### [WORK TO DO]
Return the lines below word for word, leaving out the pictures.

— START ENTRIES —

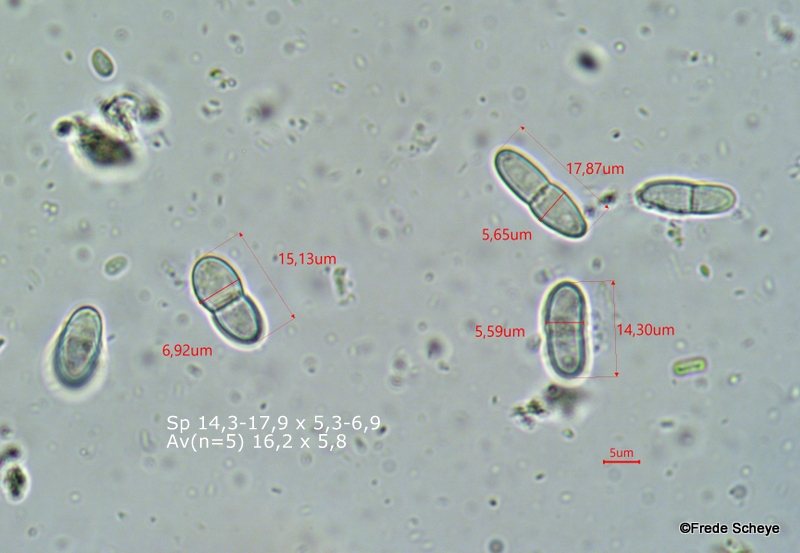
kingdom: Fungi
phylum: Ascomycota
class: Sordariomycetes
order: Hypocreales
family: Nectriaceae
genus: Nectria
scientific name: Nectria cinnabarina
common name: almindelig cinnobersvamp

— END ENTRIES —

### [THE ANSWER]
kingdom: Fungi
phylum: Ascomycota
class: Sordariomycetes
order: Hypocreales
family: Nectriaceae
genus: Nectria
scientific name: Nectria cinnabarina
common name: almindelig cinnobersvamp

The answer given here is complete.